Nearly all that money was donated to the effort through the Carson City Library Foundation.

But contrary to what some people think, both the head of the foundation and Steve Neighbors, the driving force behind the Carson Nugget's City Center project, say none of that cash came from the Nugget or the Hop and Mae Adams Foundation.

Library foundation head Sev Carlson said the committee's money was raised through fundraising efforts and donations from individuals and businesses over the years since the foundation was created in 1986, and not just Nugget money.

Neighbors said the Nugget's major spending will be on the City Center project that will be built adjacent to the library, saying the two projects aren't one and the same.

"The City Center Project is not the library project," said Neighbors. "The library is a small portion of the City Center Project."

The ballot question asks Carson City voters to support raising the sales tax in the capital a quarter-cent to pay off some $28.8 million in bonds that would build the downtown library and adjacent plaza.
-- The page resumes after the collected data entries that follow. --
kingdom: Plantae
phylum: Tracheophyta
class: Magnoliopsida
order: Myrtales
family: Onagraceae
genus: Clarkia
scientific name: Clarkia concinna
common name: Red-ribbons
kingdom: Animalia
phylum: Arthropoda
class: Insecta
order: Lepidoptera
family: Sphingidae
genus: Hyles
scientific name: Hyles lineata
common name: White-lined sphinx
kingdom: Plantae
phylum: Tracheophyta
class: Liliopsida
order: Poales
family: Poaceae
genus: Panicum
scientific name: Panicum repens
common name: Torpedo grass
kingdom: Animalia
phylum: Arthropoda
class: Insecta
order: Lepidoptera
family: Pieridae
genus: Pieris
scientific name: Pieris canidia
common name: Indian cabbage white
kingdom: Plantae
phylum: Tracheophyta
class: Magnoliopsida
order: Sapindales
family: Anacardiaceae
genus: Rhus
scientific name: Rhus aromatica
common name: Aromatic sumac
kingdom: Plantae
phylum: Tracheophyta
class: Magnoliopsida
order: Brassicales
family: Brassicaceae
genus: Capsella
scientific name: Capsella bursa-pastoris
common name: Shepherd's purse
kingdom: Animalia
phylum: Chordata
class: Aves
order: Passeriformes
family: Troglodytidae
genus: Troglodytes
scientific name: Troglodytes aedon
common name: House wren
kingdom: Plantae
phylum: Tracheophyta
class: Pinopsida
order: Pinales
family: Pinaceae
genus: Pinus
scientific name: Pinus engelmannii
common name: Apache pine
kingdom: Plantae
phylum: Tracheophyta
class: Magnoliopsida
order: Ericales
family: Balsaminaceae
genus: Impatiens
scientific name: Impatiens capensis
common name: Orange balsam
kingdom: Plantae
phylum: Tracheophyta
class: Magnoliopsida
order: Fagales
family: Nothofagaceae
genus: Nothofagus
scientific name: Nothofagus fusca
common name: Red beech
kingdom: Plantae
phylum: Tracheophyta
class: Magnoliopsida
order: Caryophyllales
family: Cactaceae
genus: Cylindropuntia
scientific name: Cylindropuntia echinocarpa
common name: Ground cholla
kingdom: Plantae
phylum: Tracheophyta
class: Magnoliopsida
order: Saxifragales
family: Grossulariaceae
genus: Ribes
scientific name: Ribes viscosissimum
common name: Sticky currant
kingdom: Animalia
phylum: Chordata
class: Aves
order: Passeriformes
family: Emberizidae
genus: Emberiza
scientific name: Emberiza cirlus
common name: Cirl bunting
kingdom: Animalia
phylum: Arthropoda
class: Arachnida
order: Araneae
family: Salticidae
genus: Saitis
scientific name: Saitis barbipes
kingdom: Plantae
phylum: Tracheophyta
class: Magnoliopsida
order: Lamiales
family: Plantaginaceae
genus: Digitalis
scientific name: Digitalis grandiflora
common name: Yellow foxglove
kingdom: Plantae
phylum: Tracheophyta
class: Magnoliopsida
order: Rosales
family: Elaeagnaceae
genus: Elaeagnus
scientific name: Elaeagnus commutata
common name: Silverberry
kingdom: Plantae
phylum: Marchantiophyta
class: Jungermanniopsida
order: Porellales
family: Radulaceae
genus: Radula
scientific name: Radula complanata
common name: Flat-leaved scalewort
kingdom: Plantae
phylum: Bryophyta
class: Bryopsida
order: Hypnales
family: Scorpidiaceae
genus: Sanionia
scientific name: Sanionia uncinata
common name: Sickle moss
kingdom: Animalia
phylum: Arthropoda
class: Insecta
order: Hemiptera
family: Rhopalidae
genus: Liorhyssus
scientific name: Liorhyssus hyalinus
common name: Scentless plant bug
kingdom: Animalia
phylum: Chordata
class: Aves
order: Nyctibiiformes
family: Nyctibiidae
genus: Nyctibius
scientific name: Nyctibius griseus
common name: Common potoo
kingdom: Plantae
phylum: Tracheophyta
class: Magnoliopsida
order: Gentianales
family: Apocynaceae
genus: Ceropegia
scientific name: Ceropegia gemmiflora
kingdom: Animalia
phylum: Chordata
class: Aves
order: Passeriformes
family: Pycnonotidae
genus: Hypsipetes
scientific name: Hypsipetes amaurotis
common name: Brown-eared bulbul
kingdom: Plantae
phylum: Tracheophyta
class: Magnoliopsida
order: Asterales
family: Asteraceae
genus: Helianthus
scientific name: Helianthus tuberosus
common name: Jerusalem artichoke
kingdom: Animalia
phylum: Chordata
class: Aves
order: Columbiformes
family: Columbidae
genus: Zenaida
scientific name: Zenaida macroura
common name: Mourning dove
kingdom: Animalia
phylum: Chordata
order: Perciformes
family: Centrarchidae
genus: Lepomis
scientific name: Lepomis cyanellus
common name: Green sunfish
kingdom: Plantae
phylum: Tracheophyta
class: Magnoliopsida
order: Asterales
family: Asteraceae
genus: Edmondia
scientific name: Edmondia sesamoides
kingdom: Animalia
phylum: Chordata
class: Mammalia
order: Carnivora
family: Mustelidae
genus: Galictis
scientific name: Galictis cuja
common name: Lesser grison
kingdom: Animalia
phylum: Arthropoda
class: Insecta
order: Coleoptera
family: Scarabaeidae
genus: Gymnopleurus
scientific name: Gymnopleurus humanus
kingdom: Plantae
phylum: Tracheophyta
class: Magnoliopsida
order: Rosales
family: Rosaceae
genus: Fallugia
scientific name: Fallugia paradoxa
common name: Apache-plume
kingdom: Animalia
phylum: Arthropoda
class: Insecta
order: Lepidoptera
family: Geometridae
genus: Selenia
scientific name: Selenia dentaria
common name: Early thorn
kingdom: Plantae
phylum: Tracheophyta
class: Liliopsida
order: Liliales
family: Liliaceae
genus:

That project would be constructed on land donated by the Nugget behind the existing casino.

City Center is the Nugget's planned downtown complex that would, as Neighbors put it, "wrap around" the library including commercial space for business, a garage and extensive remodel of the Nugget to provide convention space and attract business downtown.

Carlson said the Nugget and Adams foundation have contributed substantial amounts to the library foundation, but for specific purposes such as the $100,000 from Mae Adams to pay for architectural design and planning for the library.

Neighbors said the Nugget foundation gave the library foundation money to help get federal grants for computer equipment and other such things that will be included in the new library but not to support the efforts to pass the ballot question.

"We haven't been funding some big political campaign," said Neighbors. "All the money we've given has been slated to specific things."

The political action committee, called the Committee for a Proud and Prosperous Capital City, used the money for extensive advertising, mailers, printing of signs and posters among other things to help explain and win community support for the project.

Their total spending on the effort won't be known until after the election when their final report is filed with the secretary of state.